De retour au monastère, déjeuner, et puis le père Parthène voulait à nouveau me filmer et m’interroger, notemment sur « Parthène le Fou », dont le titre l’avait frappé, forcément, et dont je venais de lui offrir un exemplaire. J’étais absolument épuisée par mon périple et la chaleur, et me suis aperçue que ce n'était pas seulement le pseudonyme que partageait l'higoumène avec Ivan le Terrible, mais l'art russe d'amener les gens à faire ce qu'ils n'avaient pas du tout l'intention de faire au départ!

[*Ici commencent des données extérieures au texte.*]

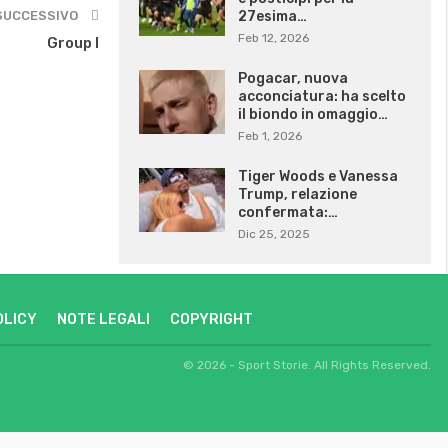
SUCCESSIVO
27esima…
Feb 12, 2026
Group I
Pogacar, nuova
acconciatura: ha scelto
il biondo in omaggio…
Feb 1, 2026
Tiger Woods e Vanessa
Trump, relazione
confermata:…
Dic 25, 2025
OLICY
NOTE LEGALI
COPYRIGHT
© 2026 - Sport Storie. All Rights Reserved.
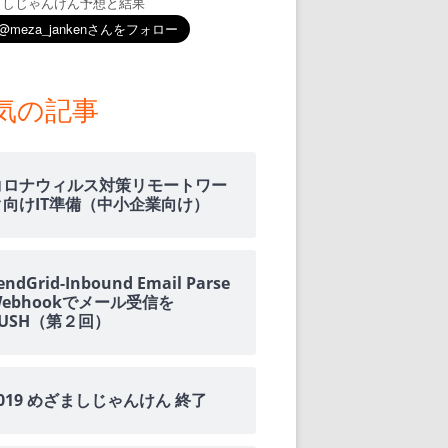
ましじゃんけん予想と結果
気の記事
コロナウィルス対策リモートワー
ク向けIT準備（中小企業向け）
endGrid-Inbound Email Parse
Webhookでメール受信を
PUSH（第２回）
2019 めざましじゃんけん 終了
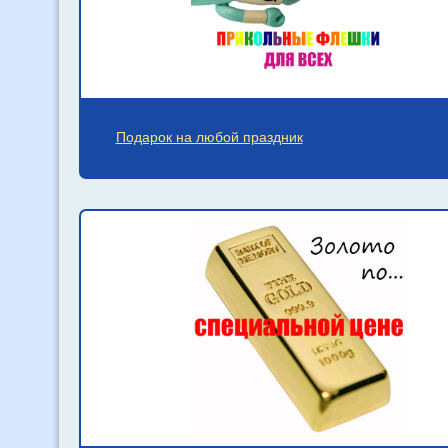
Подарок на любой праздник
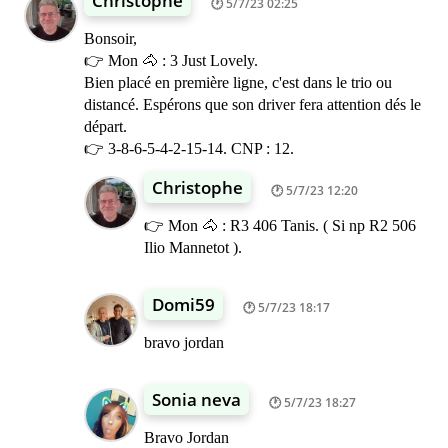
Christophe
5/7/23 02:25
Bonsoir,
👉 Mon 🐴 : 3 Just Lovely.
Bien placé en première ligne, c'est dans le trio ou
distancé. Espérons que son driver fera attention dés le
départ.
👉 3-8-6-5-4-2-15-14. CNP : 12.
Christophe
5/7/23 12:20
👉 Mon 🐴 : R3 406 Tanis. ( Si np R2 506
Ilio Mannetot ).
Domi59
5/7/23 18:17
bravo jordan
Sonia neva
5/7/23 18:27
Bravo Jordan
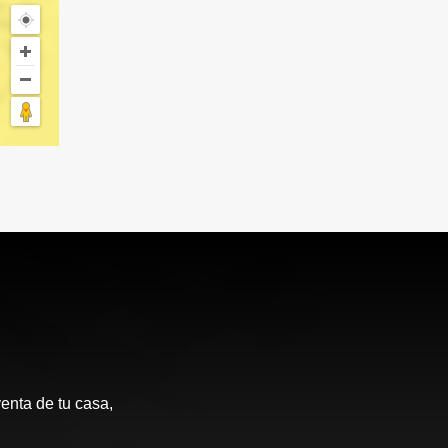
enta de tu casa,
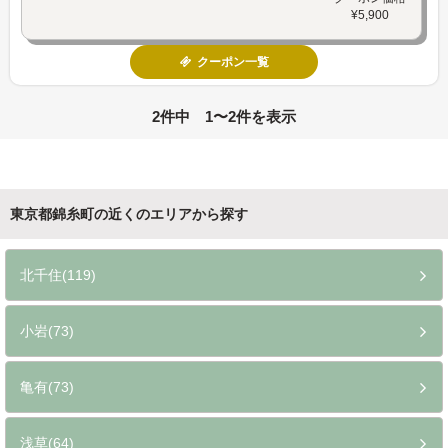
¥5,900
クーポン一覧
2件中 1〜2件を表示
東京都錦糸町の近くのエリアから探す
北千住(119)
小岩(73)
亀有(73)
浅草(64)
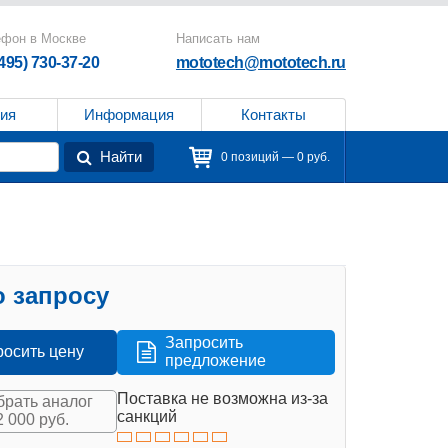
ефон в Москве
Написать нам
(495) 730-37-20
mototech@mototech.ru
ия
Информация
Контакты
Найти
0 позиций — 0 руб.
 запросу
Запросить
росить цену
предложение
Поставка не возможна из-за
рать аналог
санкций
2 000 руб.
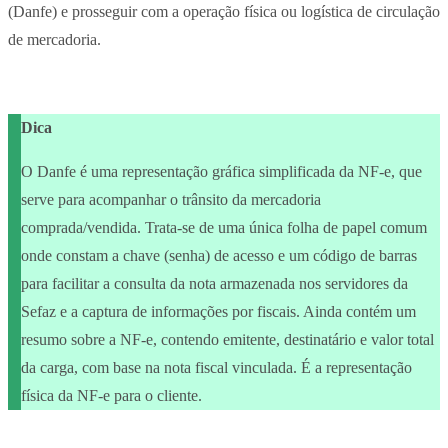
(Danfe) e prosseguir com a operação física ou logística de circulação
de mercadoria.
Dica
O Danfe é uma representação gráfica simplificada da NF-e, que
serve para acompanhar o trânsito da mercadoria
comprada/vendida. Trata-se de uma única folha de papel comum
onde constam a chave (senha) de acesso e um código de barras
para facilitar a consulta da nota armazenada nos servidores da
Sefaz e a captura de informações por fiscais. Ainda contém um
resumo sobre a NF-e, contendo emitente, destinatário e valor total
da carga, com base na nota fiscal vinculada. É a representação
física da NF-e para o cliente.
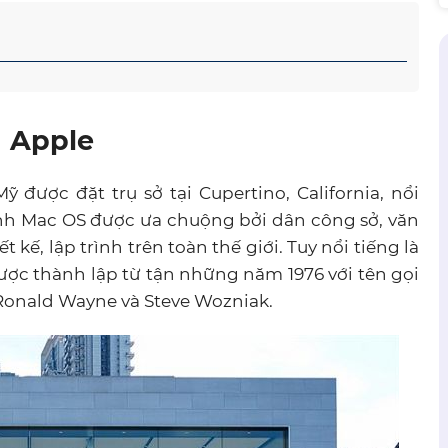
u Apple
được đặt trụ sở tại Cupertino, California, nổi
ành Mac OS được ưa chuộng bởi dân công sở, văn
ế, lập trình trên toàn thế giới. Tuy nổi tiếng là
 được thành lập từ tận những năm 1976 với tên gọi
, Ronald Wayne và Steve Wozniak.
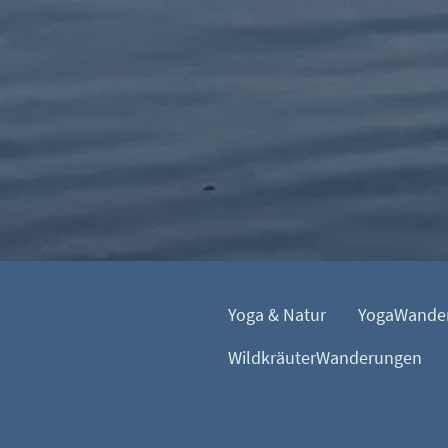
Yoga & Natur
YogaWande
WildkräuterWanderungen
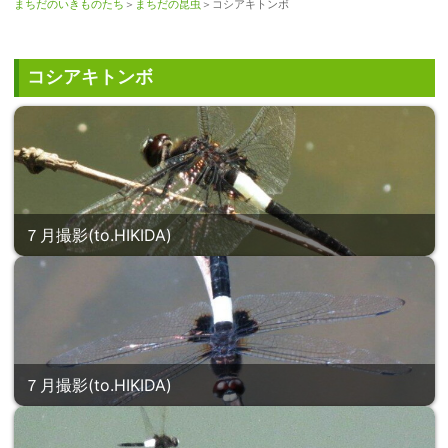
まちだのいきものたち
＞
まちだの昆虫
＞コシアキトンボ
コシアキトンボ
７月撮影(to.HIKIDA)
７月撮影(to.HIKIDA)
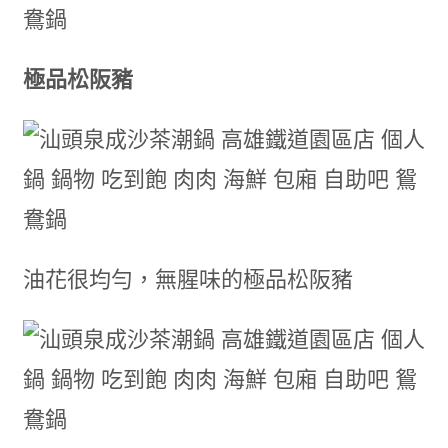
極品松阪豬
油花很均勻，無腥味的極品松阪豬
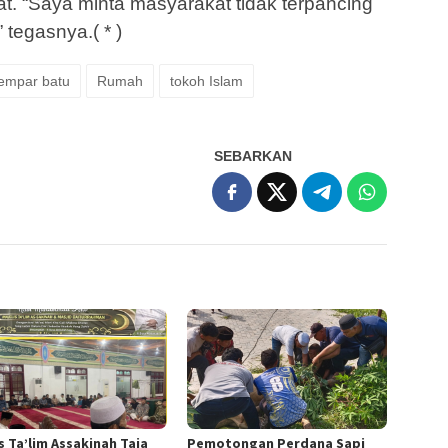
at. “Saya minta masyarakat tidak terpancing
 tegasnya.( * )
lempar batu
Rumah
tokoh Islam
SEBARKAN
s Ta’lim Assakinah Taja
Pemotongan Perdana Sapi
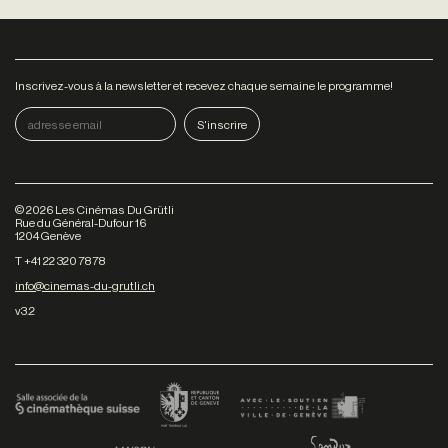
Inscrivez-vous à la newsletter et recevez chaque semaine le programme!
©
2026
Les Cinémas Du Grütli
Rue du Général-Dufour 16
1204 Genève
T +41 22 320 78 78
info@cinemas-du-grutli.ch
v3.2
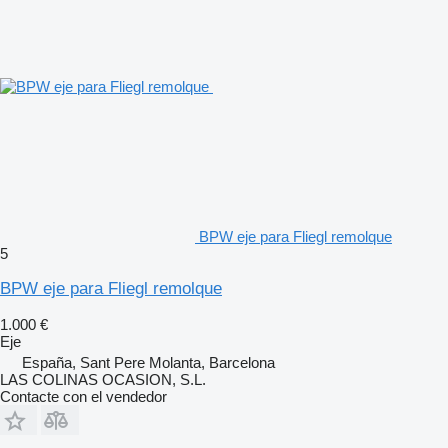
BPW eje para Fliegl remolque
5
BPW eje para Fliegl remolque
1.000 €
Eje
España, Sant Pere Molanta, Barcelona
LAS COLINAS OCASION, S.L.
Contacte con el vendedor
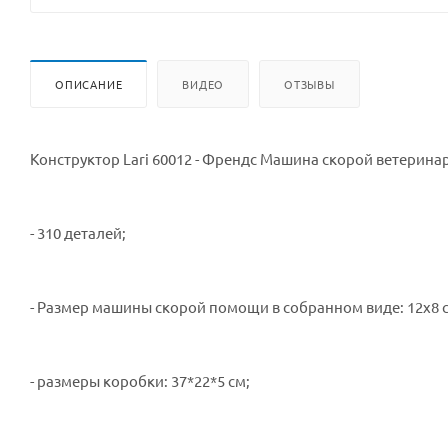
ОПИСАНИЕ
ВИДЕО
ОТЗЫВЫ
Конструктор Lari 60012 - Френдс Машина скорой ветерин
- 310 деталей;
- Размер машины скорой помощи в собранном виде: 12х8 
- размеры коробки: 37*22*5 см;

Enfin Lisa est passée me prendre, avec trois copines, dont l’une avait exigé un détour de cent kiomètres pour aller à Toula dans un magasin qui, seul en Russie sans doute, vendait un alcool particulier. Sur le chemin du retour, elle me racontait sa vie dans la région de Tver, où elle s’est installée avec son compagnon, et sa chienne des Pyrénées. C’est une femme d’une rare énergie, rien ne lui fait peur, elle a toutes sortes d’activités de couture et de modelage, plus l’élevage des poules, mais depuis qu’elle est en ménage, elle ne travaille plus pour gagner sa croûte. « La voilà, la vraie libération de la femme !  m’exclamai-je.

- Le travail, me répond-elle, c’est l’horreur. »

Elle m’a laissée chez Macha, la fille de mon père spirituel, à Peredelkino, après plus de trois heures de voiture. Il me restait à récupérer ma Logan le lendemain et à rentrer chez moi. Son fils Marc, qui a onze ans, lui a déclaré pendant qu’elle me montrait ma chambre : «J’espère que dans son blog, elle écrira que je suis le meilleur ! »

De retour à Pereslavl, j'ai trouvé presque autant de vacarme et d'agitation que dans la rue principale d'Odoïev. Le bricoleur sciait, les jeunes débiles pétaradaient, le café français était pris d'assaut, et Lika n'avait pas pensé à amener Rita!